# Down with the cold



## zindel (Feb 22, 2011)

Okay everyone so if you live up north and by north i mean Nebraska area where it gets so cold you can spit and it freezes before it hits the ground (maybe a little exaggerated) you will feel my pain. So i live in an house that the garage is below my house and yes my shop is in there. Its a 2 car and i am quite tempted to never put my car in there and just use the other side as the shop…sucks in the winter but hey what ya gonna do. My real issue is that its still freezing cold in there and i have to keep going inside just to warm up. Once my shop does warm up i notice that there is condensation on the walls of my shop…can't be good for the walls or my tools…any suggestions? WWYD (what would you do)


----------



## Sanman (Dec 12, 2011)

Move South


----------



## VinnieP (Apr 22, 2009)

I live in Lincoln and i use an indoor propane heater hanging on my wall. I've never noticed a condensation problem. My "shop" is in the garage of a split level house.


----------



## zindel (Feb 22, 2011)

VinnieP, do you have a finished shop? or bare concrete i only notice it on my walls that are unfinished. also what kinda propane heater do you have? i was thinking about buying one of them.


----------



## VinnieP (Apr 22, 2009)

The first 4 feet from the floor is the concrete foundation and from there to the ceiling is dry-walled. I'm assuming there is insulation behind the dry-wall. It always stays above freezing even in our bitter late january to february weather.

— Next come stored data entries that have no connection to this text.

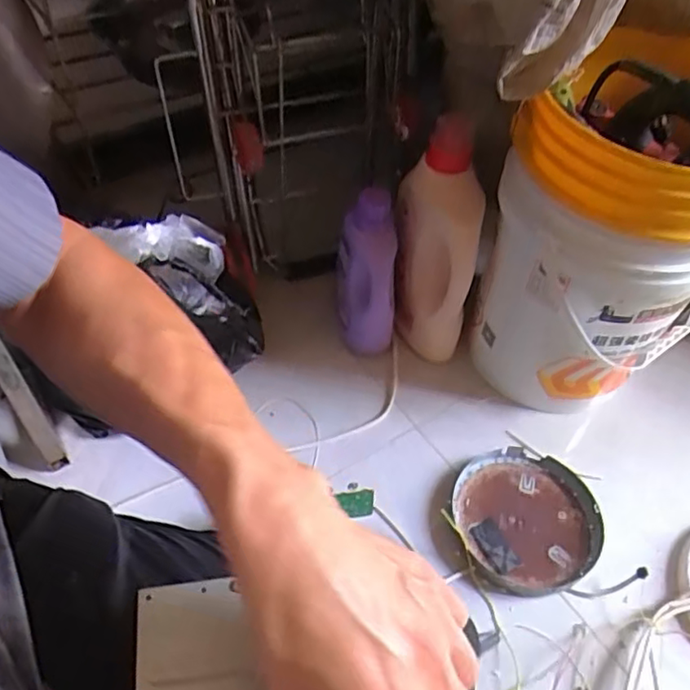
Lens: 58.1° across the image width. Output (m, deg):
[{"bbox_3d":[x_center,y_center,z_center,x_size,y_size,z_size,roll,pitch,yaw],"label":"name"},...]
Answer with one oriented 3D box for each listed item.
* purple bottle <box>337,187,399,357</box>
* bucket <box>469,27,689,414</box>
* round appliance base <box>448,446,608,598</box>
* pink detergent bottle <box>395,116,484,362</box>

The heater is a remington 30,000 BTU. I got it on clearance last summer at menards. The only thing I don't like about it is there isn't a fan you can attach to it to blow the heat out. So, to prevent the heat from just climbing the wall i put a box fan in front of it to distribute the heat. Soon i'm going to build a sheet metal shroud to hang above it and attach a duct work fan. I've heard air filters hanging from the ceiling help move the air too but I don't have one.


----------



## toymike (Nov 17, 2011)

You should only get condensation on walls that are uninsulatied where warm air meets cold wall. As to the heater remember anything that burns fuel needs to be well vented, to much co2 and it ain't going end well.


----------



## zindel (Feb 22, 2011)

Thanks guys, i knew the cause of condensation i just kinda worried it would hurt the cement or anything. I figure i should pry put a dehumidifier in there from what i have read online that seems to help a lot of people.


----------



## dankc908 (Dec 3, 2011)

Zindel-I do feel your pain. I live in Council Bluffs (Omaha is our largest 'suburb') and just do not go to my 'single-car' garage from about the 1st of December to the middle of March. I have lots of ideas, plans and projects but I use the months in between to cruise the 'net and check out all of these forums for 'good weather' ideas. Our single-car garage hasn't had a car in it for 15 years and we have no plans to put one in it! Have a good winter!

PS - How does one post pix of the shop to the forum here? Do I have to have a photobucket account?


----------



## zindel (Feb 22, 2011)

Dankc, thanks for the comment, and to post a picture all you have to do is either in a comment or in a new post there is a little button that says img…this will allow you to upload a photo from your computer or if you have one from a website.


----------



## rlrobinhood (Feb 26, 2011)

What kind of heater do you have? I live in northern MT and it gets REALLY cold here. I heated my shop with a top hot type heater and had tons of condensation on everything. This type of heater is propane and all combustion goes into the shop. Probably not healthy.

After heating the shop a couple time like that I bought a hanging heater that exausts outside. This has basically elimated all the condensation issues I had. Probably more efficient and definately better from a health standpoint.


----------



## mrtoasty (Jan 13, 2011)

Get some insulation on those bare walls and make sure you vent any heater you use. Can you bring some heat in from the heat trunk line for the house? Are the garage doors insulated? The one side you never use could be framed in and insulated that way. If you leave the door in place it won't change the outdoor look.

Have you considered a wall between the two sides? Just throwing out ideas.

Les


----------



## zindel (Feb 22, 2011)

Les, i have not thought about closing up both sides but i don't think i want to do that as it would really limit the size of my shop. But yeah i will need to put something on those walls.


----------



## Stargazer (May 9, 2010)

Here got down to 50 here last night. Can you believe it, 50?

Rick


----------



## TimmyP (Sep 13, 2011)

Probably a vapor barrier will help, as well as using some kind of heater to try and get the temperature difference between outside and inside a little bit closer. Search on www.askthebuilder.com for condensation-related things.


----------